As the navigator of our crew, I was also sent to Italy. Though our paths never knowingly crossed, we both ended our war by flying the last 15th Air Force Mission of the war in April 1945. He in the lead of his group, I in the lead ship of our group. This was revealed to me in the book. There was one difference in that last mission. According to the book, McGovern’s plane was severely damaged by flak while our plane saw more smoke than flak. For World War II buffs, the book does a good job of explaining the air war experience. I’m sure my three sons would loan their copies.

BOB BARBOUR, Boise

STATESMAN

They don’t write news

Please put Rocky Barker and Dan Popkey’s articles in the Opinion section, where they belong. Their articles are well written, but are not news. The effect of putting their writings, in which their opinions and agendas scream out to the reader, in the news sections makes your paper appear bush-league.

BOB WOLF, Boise

IDAHO 16

‘Road to Nowhere’ doesn’t serve Idaho

Unknown to thousands of Idahoans is Idaho Transportation Department’s Idaho 16 extension project cutting across the Boise River in a path of environmental and aesthetic disaster and destruction.

Hidden from public view, this project is marching its way across the river, farmlands, homes and beautiful river wildlife habitat. It’s time you came out Chinden Boulevard, U.S. 20-26 to North Pollard Lane (between Star Road and Black Cat Road) and ventured north to the edge of the bluff and personally viewed this disaster. You will be shocked at what you find, how ITD has pulled the rug over your eyes without you even knowing about it and the negative environmental impact.

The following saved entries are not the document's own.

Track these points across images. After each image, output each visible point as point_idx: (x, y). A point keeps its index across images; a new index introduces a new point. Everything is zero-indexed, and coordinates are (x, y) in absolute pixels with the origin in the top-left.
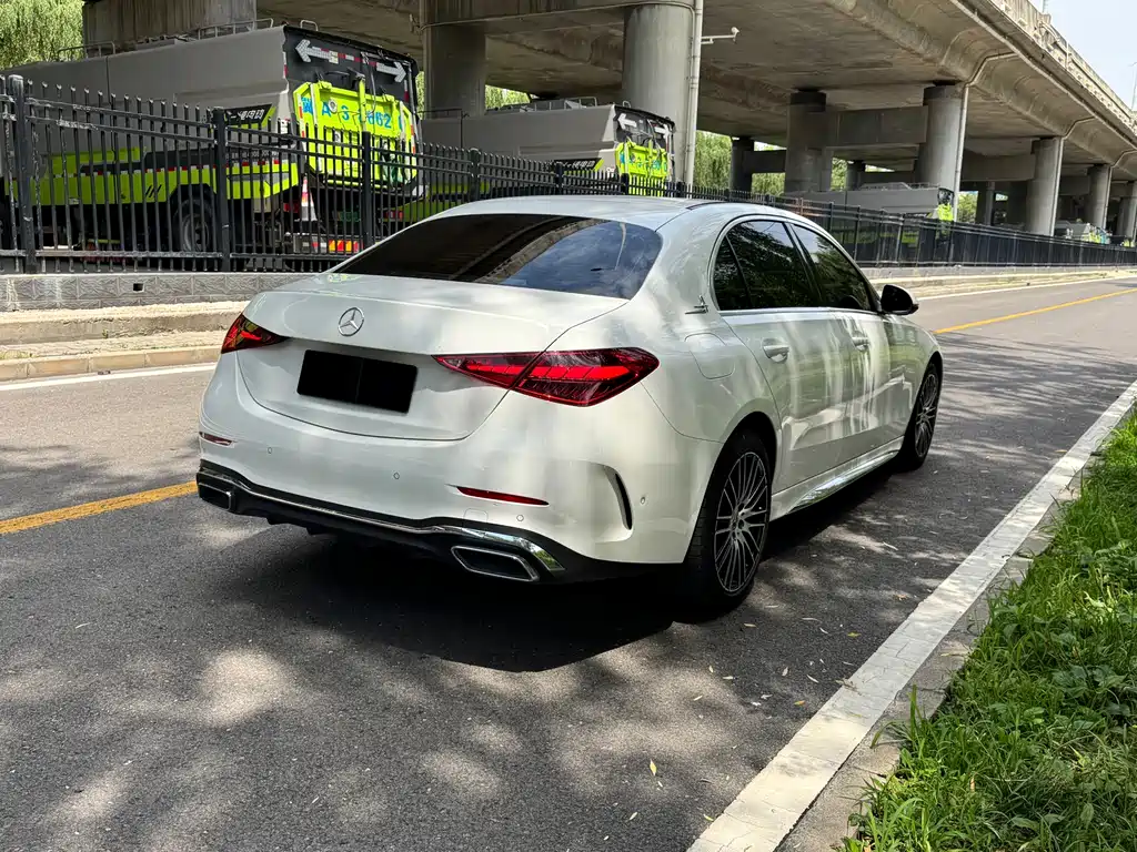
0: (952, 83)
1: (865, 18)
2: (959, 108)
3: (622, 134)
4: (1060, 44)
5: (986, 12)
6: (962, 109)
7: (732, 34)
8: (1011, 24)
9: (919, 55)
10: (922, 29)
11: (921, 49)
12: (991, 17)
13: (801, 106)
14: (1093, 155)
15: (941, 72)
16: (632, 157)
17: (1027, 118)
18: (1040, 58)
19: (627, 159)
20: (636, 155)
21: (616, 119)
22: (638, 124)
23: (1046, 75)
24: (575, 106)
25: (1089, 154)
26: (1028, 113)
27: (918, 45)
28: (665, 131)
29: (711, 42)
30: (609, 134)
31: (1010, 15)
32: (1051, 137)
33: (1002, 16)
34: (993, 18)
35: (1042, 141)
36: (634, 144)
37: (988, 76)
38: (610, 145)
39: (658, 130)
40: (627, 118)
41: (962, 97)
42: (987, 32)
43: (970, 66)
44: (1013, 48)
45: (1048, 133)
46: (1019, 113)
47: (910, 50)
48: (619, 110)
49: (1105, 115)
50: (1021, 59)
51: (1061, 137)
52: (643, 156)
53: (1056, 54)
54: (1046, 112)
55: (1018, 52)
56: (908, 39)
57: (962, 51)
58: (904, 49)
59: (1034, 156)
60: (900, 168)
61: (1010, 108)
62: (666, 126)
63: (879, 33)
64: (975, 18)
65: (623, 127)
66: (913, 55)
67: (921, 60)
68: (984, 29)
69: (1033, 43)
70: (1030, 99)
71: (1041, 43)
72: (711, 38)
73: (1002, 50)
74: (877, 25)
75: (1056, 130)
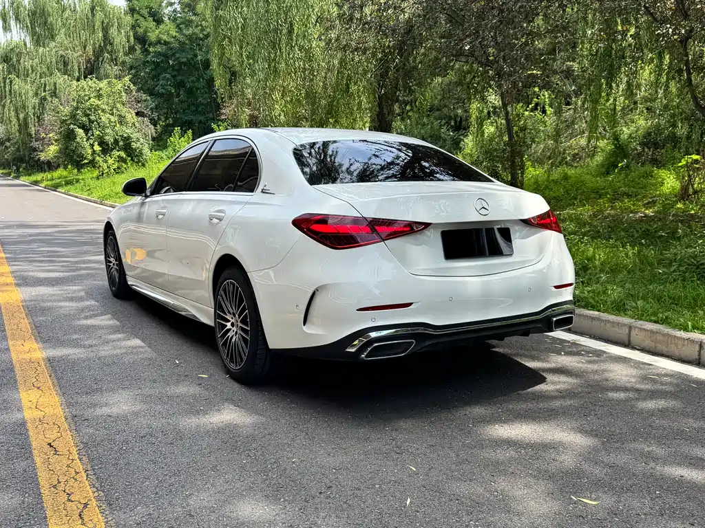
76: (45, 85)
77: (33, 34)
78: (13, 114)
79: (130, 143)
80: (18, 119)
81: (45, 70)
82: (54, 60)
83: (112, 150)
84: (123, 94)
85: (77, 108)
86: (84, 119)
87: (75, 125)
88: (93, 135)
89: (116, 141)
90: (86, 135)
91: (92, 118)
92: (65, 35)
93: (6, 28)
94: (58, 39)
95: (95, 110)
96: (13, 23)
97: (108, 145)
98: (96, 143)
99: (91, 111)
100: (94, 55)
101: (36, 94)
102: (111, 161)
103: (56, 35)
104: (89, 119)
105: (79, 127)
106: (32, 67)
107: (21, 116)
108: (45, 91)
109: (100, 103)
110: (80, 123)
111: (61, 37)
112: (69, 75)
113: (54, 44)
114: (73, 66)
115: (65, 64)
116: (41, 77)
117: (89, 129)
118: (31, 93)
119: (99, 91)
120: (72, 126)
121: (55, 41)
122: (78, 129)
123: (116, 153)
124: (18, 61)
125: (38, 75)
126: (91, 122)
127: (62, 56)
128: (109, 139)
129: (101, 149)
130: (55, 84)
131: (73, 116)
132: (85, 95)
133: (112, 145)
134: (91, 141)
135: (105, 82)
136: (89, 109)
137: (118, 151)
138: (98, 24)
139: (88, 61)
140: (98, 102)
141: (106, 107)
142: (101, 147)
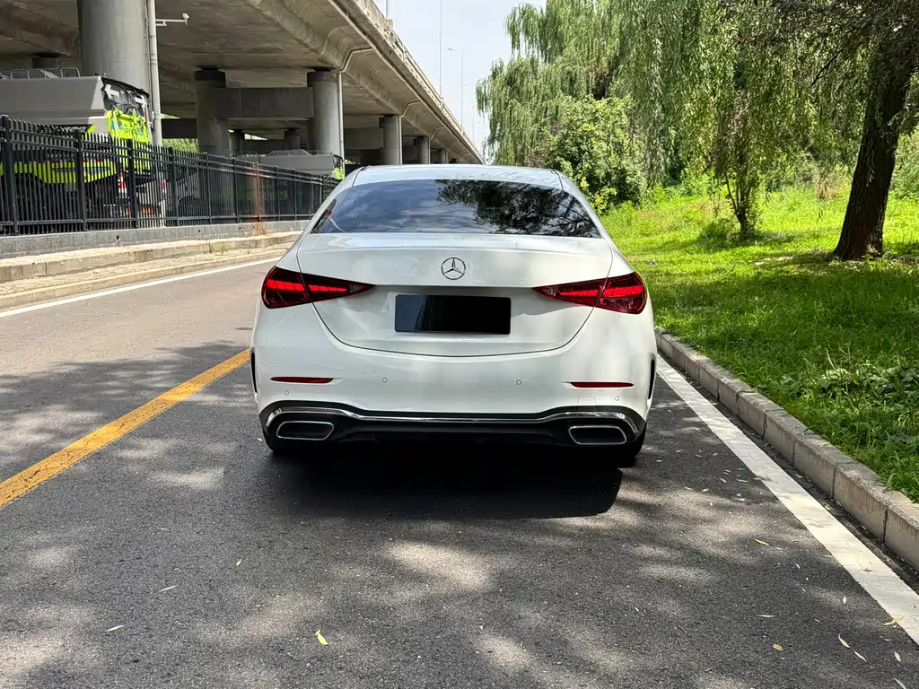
0: (327, 69)
1: (269, 12)
2: (335, 90)
3: (109, 103)
4: (399, 43)
5: (354, 15)
6: (338, 91)
7: (183, 19)
8: (370, 25)
9: (306, 45)
10: (308, 25)
11: (308, 41)
12: (358, 20)
13: (206, 82)
14: (417, 130)
15: (321, 60)
16: (120, 124)
17: (377, 100)
18: (388, 53)
19: (116, 126)
20: (123, 122)
21: (103, 89)
22: (120, 94)
23: (391, 67)
24: (51, 76)
25: (415, 128)
26: (378, 96)
27: (305, 38)
28: (143, 101)
29: (165, 24)
30: (98, 103)
31: (369, 18)
32: (391, 115)
33: (365, 18)
34: (359, 19)
35: (387, 118)
36: (121, 112)
37: (352, 67)
38: (101, 113)
39: (137, 100)
40: (112, 88)
41: (337, 82)
42: (354, 30)
43: (341, 57)
44: (372, 45)
45: (389, 112)
46: (372, 96)
47: (300, 42)
48: (105, 81)
49: (426, 99)
50: (375, 53)
51: (398, 115)
52: (128, 123)
53: (398, 51)
54: (389, 95)
55: (374, 47)
56: (300, 33)
57: (335, 45)
58: (297, 40)
59: (382, 130)
60: (272, 137)
61: (367, 91)
62: (142, 96)
63: (278, 24)
64: (347, 18)
65: (110, 97)
66: (300, 46)
67: (307, 49)
68: (351, 27)
69: (384, 41)
70: (379, 85)
71: (388, 42)
72: (164, 21)
73: (364, 46)
74: (278, 19)
75: (396, 110)
76: (547, 109)
77: (543, 48)
78: (511, 145)
79: (625, 177)
80: (515, 151)
81: (548, 91)
82: (559, 78)
83: (603, 186)
84: (624, 115)
85: (565, 137)
86: (574, 149)
87: (561, 156)
88: (581, 169)
89: (608, 176)
90: (574, 168)
91: (584, 147)
92: (576, 46)
93: (515, 43)
94: (566, 52)
95: (588, 137)
96: (522, 37)
97: (598, 180)
98: (584, 178)
99: (582, 139)
100: (609, 67)
101: (537, 120)
102: (599, 199)
103: (565, 47)
104: (579, 148)
105: (566, 160)
106: (535, 88)
107: (519, 147)
108: (545, 116)
109: (593, 128)
110: (568, 154)
111: (570, 49)
112: (574, 96)
113: (560, 58)
114: (579, 84)
115: (572, 82)
116: (543, 100)
117: (578, 162)
118: (531, 120)
119: (595, 113)
120: (558, 158)
121: (562, 55)
122: (564, 162)
123: (607, 190)
124: (522, 82)
125: (541, 97)
126: (581, 152)
127: (569, 72)
128: (600, 173)
129: (588, 185)
130: (557, 107)
131: (561, 145)
132: (578, 120)
133: (603, 180)
134: (579, 176)
135: (604, 101)
136: (581, 137)
137: (609, 187)
138: (615, 28)
139: (599, 77)
140: (591, 127)
141: (602, 133)
142: (588, 183)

Make sure that you realize that this “Road to Nowhere for No One” empties out onto Chinden in yet another stoplight intersection at McDermott to further worsen the already horrible traffic congestion on Chinden. When all is said and done, rest assured, Idahoans will owe the federal government millions and millions of dollars in GARVEE loans, and get ready for the millions in cost overruns. This project is already a financial disaster. You owe it to Idaho’s future to see it now!

ROBIN HAYES, Meridian

KARDASHIANS

Reality TV leading to American downfall

We are in global competition with other countries and they are clobbering us on world affairs. Recently, the European Journal of Commerce asked citizens of the U.S. and other countries to answer questions on international affairs. I’m sorry to report that we came out like a deflated balloon; 29 percent of Americans couldn’t name our vice president. It doesn’t help that the U.S. has one of the highest levels of income inequality in the developed world, with the top 400 households raking in more money than the bottom 60 percent combined. We have a lot of parents where education is not a valued commodity: too busy scraping by making a living.

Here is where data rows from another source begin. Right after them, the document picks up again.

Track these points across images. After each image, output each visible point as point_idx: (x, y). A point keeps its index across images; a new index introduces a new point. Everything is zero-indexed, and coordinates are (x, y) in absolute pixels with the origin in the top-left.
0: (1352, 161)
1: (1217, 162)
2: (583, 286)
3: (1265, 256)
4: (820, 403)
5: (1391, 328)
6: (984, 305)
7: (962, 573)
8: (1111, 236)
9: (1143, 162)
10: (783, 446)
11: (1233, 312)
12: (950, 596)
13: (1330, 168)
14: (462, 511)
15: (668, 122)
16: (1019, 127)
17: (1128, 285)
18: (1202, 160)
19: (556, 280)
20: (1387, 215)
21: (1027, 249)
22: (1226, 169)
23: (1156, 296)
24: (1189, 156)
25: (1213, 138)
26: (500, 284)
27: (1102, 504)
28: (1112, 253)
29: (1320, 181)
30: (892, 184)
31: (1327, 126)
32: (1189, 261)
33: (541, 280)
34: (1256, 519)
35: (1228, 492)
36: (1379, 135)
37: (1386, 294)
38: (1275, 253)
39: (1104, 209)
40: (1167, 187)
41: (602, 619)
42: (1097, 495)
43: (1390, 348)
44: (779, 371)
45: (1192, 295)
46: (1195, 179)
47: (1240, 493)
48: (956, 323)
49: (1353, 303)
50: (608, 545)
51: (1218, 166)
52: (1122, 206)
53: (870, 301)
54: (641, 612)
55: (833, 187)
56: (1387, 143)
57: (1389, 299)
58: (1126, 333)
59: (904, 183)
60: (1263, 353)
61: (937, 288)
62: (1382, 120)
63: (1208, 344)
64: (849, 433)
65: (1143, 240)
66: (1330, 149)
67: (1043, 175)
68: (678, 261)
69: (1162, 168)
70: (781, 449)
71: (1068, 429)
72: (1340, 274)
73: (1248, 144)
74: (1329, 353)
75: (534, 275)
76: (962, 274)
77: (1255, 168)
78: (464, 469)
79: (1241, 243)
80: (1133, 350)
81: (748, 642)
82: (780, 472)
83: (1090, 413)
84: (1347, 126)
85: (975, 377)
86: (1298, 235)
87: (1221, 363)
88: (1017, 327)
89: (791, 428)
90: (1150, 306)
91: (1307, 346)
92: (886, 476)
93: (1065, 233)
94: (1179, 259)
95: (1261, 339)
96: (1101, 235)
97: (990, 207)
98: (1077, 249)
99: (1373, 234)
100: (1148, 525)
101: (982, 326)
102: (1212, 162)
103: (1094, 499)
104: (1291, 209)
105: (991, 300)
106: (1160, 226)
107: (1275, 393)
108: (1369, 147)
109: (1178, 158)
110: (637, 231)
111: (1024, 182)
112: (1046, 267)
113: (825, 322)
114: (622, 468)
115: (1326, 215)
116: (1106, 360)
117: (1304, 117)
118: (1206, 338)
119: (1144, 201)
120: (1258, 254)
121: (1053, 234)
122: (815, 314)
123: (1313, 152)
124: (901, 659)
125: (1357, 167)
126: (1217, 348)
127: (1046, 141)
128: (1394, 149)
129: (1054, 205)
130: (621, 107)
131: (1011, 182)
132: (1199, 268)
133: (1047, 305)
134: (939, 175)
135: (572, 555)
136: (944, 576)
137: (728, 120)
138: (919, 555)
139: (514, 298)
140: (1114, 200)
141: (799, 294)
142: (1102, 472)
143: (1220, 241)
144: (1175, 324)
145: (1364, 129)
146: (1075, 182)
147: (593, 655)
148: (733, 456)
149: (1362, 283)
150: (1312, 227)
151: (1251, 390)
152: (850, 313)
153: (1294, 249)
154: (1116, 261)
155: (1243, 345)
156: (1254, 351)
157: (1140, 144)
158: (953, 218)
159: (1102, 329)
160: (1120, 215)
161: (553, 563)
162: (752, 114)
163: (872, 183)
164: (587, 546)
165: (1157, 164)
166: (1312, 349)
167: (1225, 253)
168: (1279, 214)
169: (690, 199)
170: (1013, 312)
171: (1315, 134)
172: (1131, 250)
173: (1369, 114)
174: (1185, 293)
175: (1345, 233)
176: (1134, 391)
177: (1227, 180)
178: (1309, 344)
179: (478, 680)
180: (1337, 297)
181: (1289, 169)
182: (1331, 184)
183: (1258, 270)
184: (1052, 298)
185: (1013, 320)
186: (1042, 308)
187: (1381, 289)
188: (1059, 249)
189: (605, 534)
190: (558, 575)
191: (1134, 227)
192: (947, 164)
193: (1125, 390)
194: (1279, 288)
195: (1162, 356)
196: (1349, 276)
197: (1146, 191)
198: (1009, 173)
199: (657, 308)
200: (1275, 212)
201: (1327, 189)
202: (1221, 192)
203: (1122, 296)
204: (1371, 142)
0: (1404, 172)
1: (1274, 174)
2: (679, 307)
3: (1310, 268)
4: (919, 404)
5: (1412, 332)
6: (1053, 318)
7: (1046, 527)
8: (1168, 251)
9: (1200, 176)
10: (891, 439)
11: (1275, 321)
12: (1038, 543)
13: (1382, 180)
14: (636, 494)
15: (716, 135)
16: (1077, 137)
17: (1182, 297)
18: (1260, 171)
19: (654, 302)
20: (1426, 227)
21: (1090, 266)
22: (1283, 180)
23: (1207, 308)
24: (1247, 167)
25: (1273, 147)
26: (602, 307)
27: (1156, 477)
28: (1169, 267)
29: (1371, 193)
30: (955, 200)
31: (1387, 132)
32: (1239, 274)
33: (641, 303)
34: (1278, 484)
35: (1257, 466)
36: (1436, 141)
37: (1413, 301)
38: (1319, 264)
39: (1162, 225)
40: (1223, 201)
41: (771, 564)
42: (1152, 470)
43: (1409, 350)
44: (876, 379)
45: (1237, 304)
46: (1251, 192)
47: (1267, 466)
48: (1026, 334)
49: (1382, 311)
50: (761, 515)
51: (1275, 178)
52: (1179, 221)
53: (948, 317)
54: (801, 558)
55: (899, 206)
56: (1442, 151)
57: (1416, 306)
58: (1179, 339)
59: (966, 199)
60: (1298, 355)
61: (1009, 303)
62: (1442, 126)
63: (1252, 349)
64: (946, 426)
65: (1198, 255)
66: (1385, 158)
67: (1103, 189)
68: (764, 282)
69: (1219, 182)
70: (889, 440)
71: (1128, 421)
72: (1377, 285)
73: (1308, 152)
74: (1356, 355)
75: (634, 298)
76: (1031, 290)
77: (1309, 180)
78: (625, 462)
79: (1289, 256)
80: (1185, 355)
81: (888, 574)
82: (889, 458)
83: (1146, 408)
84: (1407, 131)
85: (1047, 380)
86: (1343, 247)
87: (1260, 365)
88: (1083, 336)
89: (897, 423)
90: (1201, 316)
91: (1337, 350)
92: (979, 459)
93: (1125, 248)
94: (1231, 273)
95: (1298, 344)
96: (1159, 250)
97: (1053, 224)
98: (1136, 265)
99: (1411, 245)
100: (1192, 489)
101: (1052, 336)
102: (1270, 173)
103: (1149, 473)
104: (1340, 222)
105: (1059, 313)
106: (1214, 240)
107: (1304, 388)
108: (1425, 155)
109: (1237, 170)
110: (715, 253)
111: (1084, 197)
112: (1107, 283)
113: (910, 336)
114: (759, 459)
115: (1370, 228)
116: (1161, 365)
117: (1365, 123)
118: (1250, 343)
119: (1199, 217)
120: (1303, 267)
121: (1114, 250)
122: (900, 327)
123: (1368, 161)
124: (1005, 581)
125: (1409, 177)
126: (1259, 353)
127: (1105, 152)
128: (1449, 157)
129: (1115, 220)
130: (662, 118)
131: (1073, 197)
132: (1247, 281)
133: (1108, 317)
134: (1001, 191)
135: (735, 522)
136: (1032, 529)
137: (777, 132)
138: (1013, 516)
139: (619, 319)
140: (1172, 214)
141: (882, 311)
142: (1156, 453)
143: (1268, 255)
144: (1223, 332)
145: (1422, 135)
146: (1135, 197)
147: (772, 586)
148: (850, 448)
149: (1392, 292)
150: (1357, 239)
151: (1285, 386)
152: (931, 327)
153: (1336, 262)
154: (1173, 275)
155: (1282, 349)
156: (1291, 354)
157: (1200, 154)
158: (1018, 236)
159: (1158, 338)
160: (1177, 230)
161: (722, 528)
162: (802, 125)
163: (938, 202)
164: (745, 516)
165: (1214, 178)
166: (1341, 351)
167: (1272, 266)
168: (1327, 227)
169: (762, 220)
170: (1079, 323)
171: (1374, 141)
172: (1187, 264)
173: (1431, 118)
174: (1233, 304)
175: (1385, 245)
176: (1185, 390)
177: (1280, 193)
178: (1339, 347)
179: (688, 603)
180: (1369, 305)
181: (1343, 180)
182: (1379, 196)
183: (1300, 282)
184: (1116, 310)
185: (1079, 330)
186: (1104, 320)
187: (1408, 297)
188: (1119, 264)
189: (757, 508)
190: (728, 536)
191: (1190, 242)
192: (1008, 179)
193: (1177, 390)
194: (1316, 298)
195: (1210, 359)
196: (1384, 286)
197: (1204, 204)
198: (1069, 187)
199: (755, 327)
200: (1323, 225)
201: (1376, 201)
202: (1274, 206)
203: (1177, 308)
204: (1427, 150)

Ask our young people the name of a Kardashian and I’m sure there would be a quick reply. Our television programming has been “hijacked” by these so-called reality shows or “human zoos” where celebrities display the worst of us and become rich doing so. I am sick of seeing the Kardashian name on everything from clothes to nail polish. What’s next? A line of caskets on sale with each sisters’ favorite color satin lining? This is just one example of untalented celebrities exploiting us and shame on us for “flunking” world affairs.